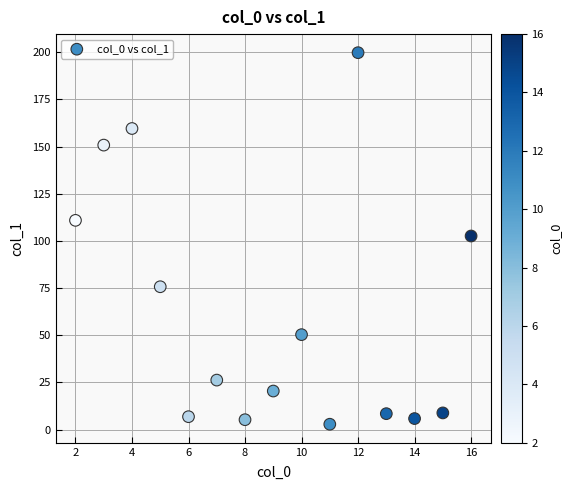

What is the range of X values (max minus min)?

14.0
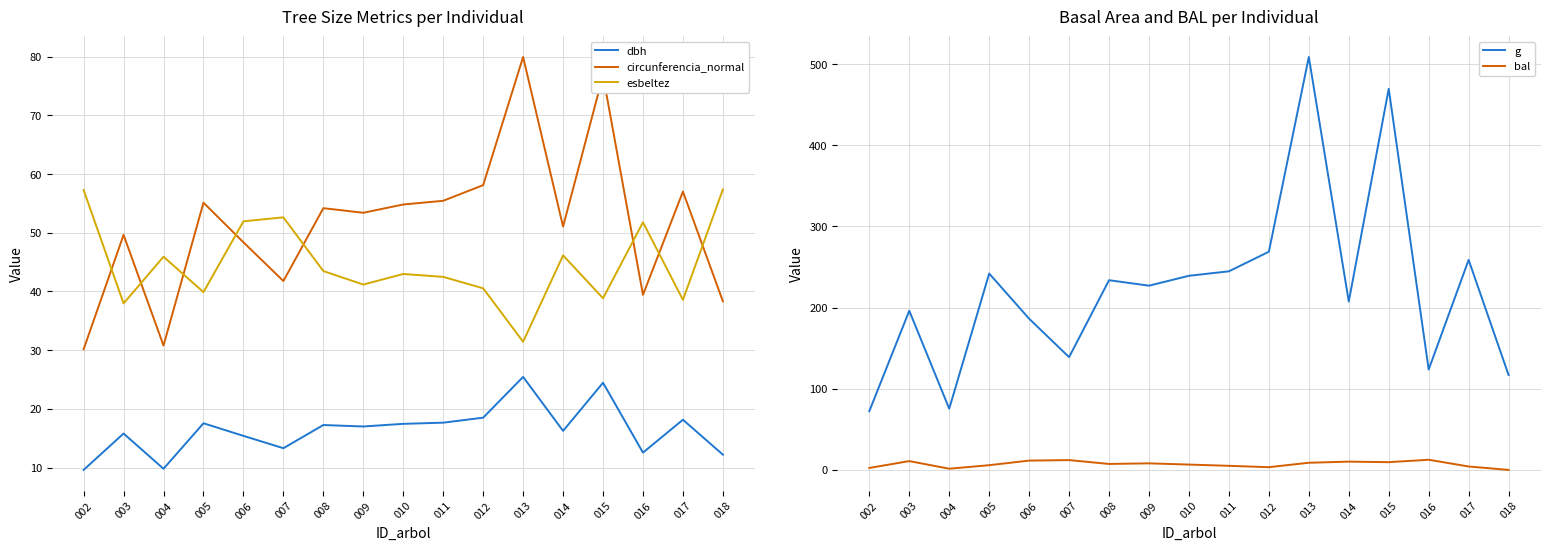

True or false: esbeltez and g cross at least once.

False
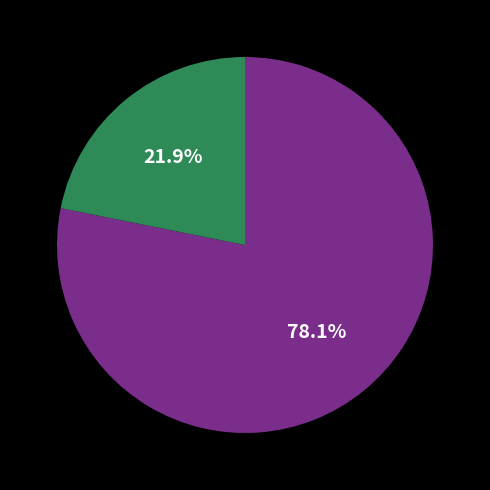

Does any single category account for the majority?

Yes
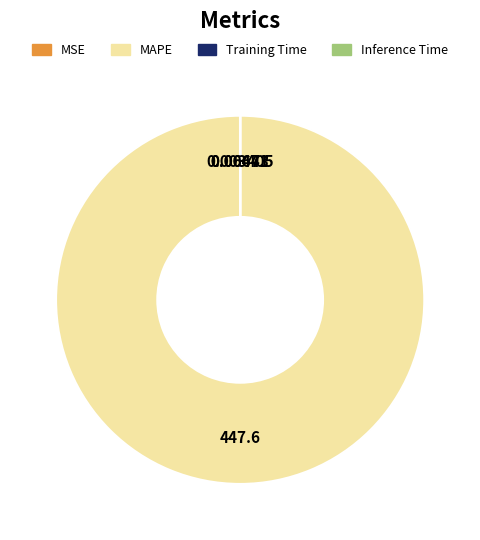

Which slice is the largest?

MAPE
+ + +
◆ Problem to solve: Find each line in the entries above that contains the word "esbeltez" and copy those lines.

◆ Your response:
True or false: esbeltez and g cross at least once.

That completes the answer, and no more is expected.